# Exercise details
Update the lines from the one holding "state / province: Kagosima" through the one holding "name author: Valeton", inclusive, by replacing "catalogue" with "catalog" and keeping everything else the same. Give only those lines.

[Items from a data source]
---

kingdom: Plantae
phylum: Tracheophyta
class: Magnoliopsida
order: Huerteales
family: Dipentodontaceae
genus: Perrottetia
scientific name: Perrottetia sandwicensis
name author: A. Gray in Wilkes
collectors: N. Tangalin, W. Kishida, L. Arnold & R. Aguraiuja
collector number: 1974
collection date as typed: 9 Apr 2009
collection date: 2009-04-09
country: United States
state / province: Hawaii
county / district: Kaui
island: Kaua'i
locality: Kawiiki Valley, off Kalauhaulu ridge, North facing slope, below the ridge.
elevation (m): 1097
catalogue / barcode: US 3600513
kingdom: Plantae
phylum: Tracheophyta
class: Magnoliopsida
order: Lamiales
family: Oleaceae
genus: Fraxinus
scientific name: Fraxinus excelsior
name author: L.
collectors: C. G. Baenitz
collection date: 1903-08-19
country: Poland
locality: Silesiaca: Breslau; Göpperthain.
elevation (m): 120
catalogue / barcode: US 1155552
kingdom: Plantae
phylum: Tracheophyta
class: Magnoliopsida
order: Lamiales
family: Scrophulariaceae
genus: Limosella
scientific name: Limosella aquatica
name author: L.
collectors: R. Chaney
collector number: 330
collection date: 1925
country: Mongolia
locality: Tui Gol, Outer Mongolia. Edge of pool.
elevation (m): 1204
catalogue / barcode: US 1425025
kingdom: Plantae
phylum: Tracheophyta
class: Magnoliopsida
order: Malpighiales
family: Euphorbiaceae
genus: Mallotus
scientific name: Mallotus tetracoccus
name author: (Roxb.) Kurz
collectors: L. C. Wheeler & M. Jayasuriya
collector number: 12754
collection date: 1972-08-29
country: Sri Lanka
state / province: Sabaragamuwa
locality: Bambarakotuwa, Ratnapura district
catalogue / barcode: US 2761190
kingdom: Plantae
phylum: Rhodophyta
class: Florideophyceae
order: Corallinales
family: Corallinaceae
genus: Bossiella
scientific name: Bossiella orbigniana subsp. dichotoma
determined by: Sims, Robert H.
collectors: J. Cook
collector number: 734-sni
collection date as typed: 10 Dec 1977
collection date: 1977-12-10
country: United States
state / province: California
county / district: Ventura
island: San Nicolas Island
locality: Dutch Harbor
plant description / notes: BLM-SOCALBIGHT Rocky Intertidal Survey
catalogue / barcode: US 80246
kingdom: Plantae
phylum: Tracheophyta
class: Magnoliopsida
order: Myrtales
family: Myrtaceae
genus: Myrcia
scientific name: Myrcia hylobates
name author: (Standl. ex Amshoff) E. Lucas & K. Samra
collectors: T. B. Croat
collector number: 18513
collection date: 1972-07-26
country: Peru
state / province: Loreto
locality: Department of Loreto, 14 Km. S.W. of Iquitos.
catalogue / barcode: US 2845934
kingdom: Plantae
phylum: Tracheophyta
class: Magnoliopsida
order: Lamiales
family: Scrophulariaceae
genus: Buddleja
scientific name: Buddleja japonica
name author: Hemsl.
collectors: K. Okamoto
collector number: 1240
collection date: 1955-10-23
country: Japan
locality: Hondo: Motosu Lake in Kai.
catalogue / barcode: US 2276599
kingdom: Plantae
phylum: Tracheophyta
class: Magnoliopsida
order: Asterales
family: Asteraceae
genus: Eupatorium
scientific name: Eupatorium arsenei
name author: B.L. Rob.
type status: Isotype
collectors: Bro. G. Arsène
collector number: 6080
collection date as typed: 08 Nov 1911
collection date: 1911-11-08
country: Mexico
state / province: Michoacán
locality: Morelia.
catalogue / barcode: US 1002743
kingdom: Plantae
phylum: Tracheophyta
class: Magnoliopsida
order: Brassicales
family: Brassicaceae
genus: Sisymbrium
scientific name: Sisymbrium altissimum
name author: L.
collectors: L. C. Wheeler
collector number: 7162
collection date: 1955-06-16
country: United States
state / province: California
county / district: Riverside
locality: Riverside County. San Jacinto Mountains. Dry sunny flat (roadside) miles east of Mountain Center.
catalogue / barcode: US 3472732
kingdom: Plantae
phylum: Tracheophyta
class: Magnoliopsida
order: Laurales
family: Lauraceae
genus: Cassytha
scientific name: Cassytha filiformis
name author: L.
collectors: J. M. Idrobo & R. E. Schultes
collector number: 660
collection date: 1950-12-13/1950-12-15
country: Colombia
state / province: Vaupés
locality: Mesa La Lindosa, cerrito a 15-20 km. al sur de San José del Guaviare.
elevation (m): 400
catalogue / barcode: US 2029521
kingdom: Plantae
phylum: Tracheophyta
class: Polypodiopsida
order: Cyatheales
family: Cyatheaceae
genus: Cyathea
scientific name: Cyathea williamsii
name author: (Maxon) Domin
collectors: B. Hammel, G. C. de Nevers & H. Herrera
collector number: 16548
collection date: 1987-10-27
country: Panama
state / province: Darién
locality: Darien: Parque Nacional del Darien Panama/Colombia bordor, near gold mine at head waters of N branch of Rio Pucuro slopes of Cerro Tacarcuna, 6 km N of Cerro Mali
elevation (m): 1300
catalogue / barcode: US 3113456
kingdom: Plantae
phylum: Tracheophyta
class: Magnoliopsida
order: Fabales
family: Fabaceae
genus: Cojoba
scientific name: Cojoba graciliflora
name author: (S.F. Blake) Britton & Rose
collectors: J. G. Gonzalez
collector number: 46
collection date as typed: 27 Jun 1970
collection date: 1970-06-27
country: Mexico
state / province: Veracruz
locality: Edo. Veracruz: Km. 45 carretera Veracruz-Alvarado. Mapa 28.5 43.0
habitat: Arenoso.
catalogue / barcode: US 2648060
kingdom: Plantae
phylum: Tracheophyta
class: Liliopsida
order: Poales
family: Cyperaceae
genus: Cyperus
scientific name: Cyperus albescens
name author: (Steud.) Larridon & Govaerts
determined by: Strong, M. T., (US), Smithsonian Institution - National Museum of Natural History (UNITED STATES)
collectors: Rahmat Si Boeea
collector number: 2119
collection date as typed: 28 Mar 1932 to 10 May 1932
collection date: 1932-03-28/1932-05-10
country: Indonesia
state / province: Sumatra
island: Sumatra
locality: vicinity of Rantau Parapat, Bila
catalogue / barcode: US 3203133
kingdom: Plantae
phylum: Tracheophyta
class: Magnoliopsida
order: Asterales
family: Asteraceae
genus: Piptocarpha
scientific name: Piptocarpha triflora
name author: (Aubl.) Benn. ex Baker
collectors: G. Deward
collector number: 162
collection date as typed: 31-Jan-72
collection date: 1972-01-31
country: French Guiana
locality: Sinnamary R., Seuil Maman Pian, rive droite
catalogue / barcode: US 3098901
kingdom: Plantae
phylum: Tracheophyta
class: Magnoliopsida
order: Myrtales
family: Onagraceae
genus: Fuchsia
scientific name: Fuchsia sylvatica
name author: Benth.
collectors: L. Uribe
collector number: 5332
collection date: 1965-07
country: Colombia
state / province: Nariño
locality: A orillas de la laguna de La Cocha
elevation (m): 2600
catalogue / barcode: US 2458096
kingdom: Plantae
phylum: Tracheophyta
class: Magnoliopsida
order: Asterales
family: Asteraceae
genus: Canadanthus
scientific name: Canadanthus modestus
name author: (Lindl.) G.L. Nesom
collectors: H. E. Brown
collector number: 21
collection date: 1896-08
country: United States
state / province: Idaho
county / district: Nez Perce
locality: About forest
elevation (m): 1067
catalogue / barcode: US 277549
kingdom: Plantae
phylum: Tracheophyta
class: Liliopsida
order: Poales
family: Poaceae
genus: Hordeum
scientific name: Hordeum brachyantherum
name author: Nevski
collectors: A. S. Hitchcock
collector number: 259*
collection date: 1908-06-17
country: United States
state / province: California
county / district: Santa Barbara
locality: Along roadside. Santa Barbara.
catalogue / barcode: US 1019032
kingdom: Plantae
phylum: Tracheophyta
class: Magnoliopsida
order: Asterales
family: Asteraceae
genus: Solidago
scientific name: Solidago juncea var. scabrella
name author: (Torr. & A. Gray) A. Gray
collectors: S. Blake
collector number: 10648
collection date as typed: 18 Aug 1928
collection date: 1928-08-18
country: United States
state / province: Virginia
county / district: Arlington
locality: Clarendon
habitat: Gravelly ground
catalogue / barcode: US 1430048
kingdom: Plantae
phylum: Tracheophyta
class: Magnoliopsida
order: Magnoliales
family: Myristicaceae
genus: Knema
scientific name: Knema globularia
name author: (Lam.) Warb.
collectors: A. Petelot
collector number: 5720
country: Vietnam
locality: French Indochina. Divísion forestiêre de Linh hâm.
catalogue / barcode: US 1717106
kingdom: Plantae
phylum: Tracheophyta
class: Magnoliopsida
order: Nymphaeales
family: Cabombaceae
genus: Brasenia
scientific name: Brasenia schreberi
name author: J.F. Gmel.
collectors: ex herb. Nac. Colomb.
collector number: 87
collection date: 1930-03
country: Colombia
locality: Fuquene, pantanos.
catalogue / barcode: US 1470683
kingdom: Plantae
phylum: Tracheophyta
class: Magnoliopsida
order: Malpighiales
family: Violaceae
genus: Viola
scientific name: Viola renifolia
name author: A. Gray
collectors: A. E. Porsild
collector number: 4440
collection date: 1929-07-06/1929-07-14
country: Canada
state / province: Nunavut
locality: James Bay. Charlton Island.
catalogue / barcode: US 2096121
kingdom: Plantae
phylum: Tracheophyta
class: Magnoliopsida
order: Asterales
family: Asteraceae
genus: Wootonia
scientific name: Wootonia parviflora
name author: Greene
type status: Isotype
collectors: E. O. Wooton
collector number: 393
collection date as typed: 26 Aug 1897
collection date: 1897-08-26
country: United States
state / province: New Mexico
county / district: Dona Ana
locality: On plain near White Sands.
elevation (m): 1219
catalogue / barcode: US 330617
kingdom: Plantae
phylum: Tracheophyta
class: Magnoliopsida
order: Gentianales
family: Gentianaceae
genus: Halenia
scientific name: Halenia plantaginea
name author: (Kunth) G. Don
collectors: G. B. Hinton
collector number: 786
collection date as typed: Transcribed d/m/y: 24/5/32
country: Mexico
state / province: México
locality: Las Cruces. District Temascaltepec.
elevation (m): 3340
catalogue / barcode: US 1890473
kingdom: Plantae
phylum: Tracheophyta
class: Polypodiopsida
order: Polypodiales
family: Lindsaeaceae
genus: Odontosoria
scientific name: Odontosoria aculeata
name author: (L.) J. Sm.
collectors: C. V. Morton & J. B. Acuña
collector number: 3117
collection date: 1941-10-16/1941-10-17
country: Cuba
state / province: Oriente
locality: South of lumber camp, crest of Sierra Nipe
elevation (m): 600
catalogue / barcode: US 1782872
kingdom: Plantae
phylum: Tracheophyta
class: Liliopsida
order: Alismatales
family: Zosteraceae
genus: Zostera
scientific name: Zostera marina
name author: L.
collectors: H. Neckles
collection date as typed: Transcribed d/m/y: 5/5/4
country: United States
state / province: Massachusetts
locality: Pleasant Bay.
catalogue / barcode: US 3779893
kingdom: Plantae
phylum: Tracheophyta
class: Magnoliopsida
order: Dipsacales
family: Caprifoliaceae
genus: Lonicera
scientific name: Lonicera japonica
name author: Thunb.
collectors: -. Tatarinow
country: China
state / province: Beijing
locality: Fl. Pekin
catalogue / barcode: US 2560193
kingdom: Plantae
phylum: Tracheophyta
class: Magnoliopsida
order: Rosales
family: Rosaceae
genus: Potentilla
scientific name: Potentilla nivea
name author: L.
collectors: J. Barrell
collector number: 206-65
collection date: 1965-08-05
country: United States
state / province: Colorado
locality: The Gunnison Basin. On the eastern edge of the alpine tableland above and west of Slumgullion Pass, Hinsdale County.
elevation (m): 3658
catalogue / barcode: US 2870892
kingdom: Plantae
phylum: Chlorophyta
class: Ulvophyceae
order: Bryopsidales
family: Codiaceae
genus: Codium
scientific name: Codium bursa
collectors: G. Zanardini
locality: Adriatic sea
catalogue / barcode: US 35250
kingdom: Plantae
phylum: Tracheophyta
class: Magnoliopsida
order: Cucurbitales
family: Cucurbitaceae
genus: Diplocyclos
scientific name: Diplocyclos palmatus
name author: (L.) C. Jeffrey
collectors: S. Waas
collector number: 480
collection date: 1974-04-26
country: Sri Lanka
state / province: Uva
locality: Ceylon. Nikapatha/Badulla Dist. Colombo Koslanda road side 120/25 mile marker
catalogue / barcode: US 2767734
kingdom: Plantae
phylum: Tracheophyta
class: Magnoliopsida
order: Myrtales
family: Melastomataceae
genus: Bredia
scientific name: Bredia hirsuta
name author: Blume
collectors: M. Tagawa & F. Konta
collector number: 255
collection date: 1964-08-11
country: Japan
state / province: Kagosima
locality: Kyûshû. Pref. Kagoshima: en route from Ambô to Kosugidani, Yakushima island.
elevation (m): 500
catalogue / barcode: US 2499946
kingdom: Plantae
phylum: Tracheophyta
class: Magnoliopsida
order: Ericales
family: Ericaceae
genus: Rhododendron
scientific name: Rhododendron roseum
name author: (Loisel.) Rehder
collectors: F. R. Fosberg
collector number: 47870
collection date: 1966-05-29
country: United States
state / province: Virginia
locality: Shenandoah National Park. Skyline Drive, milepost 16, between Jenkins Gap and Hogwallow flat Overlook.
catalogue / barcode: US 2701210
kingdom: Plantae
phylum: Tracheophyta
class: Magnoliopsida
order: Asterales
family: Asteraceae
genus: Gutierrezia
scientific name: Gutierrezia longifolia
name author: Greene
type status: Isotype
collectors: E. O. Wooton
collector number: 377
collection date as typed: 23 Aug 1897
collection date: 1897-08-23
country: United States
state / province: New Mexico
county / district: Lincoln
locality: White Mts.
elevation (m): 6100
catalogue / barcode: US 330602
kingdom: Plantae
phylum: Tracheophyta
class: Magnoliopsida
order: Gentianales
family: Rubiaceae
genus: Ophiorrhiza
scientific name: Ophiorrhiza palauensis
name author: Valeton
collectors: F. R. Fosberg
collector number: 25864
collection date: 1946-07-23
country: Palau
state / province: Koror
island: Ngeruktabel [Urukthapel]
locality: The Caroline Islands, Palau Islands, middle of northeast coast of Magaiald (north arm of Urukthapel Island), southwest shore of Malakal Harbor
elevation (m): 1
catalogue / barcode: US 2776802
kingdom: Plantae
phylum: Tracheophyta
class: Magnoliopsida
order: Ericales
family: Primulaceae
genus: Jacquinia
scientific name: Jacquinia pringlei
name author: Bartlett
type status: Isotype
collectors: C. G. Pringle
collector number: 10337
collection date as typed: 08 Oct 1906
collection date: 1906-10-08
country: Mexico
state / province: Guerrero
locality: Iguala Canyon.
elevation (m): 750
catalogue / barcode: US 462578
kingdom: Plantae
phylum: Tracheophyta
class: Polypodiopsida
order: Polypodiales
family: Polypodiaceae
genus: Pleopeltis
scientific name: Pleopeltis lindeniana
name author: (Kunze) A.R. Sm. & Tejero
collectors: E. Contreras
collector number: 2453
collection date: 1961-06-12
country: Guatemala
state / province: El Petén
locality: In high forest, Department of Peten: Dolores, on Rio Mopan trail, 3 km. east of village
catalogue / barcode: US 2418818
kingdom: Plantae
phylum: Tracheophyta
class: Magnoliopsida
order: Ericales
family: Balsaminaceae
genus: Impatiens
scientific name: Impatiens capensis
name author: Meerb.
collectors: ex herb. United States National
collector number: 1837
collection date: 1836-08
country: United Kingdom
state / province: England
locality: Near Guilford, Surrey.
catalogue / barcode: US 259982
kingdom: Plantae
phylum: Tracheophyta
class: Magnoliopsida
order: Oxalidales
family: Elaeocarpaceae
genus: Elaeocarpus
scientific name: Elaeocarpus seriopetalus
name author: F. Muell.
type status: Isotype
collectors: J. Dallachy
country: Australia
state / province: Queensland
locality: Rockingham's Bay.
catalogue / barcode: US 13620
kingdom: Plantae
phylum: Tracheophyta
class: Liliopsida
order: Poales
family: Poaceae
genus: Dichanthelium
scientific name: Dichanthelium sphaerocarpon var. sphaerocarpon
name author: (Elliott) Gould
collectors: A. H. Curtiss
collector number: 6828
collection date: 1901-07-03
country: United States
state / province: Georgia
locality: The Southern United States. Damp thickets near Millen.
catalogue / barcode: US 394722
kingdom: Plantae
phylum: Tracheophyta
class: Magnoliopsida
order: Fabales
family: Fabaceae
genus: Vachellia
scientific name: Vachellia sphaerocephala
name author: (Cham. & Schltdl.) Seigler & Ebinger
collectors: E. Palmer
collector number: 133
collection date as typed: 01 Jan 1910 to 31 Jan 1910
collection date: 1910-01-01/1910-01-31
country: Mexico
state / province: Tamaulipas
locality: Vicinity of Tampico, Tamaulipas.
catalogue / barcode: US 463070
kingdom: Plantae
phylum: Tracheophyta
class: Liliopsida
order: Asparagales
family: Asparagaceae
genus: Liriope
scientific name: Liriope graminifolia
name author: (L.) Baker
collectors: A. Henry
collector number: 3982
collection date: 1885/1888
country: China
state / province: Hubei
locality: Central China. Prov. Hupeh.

---

# Written answer
state / province: Kagosima
locality: Kyûshû. Pref. Kagoshima: en route from Ambô to Kosugidani, Yakushima island.
elevation (m): 500
catalog / barcode: US 2499946
kingdom: Plantae
phylum: Tracheophyta
class: Magnoliopsida
order: Ericales
family: Ericaceae
genus: Rhododendron
scientific name: Rhododendron roseum
name author: (Loisel.) Rehder
collectors: F. R. Fosberg
collector number: 47870
collection date: 1966-05-29
country: United States
state / province: Virginia
locality: Shenandoah National Park. Skyline Drive, milepost 16, between Jenkins Gap and Hogwallow flat Overlook.
catalog / barcode: US 2701210
kingdom: Plantae
phylum: Tracheophyta
class: Magnoliopsida
order: Asterales
family: Asteraceae
genus: Gutierrezia
scientific name: Gutierrezia longifolia
name author: Greene
type status: Isotype
collectors: E. O. Wooton
collector number: 377
collection date as typed: 23 Aug 1897
collection date: 1897-08-23
country: United States
state / province: New Mexico
county / district: Lincoln
locality: White Mts.
elevation (m): 6100
catalog / barcode: US 330602
kingdom: Plantae
phylum: Tracheophyta
class: Magnoliopsida
order: Gentianales
family: Rubiaceae
genus: Ophiorrhiza
scientific name: Ophiorrhiza palauensis
name author: Valeton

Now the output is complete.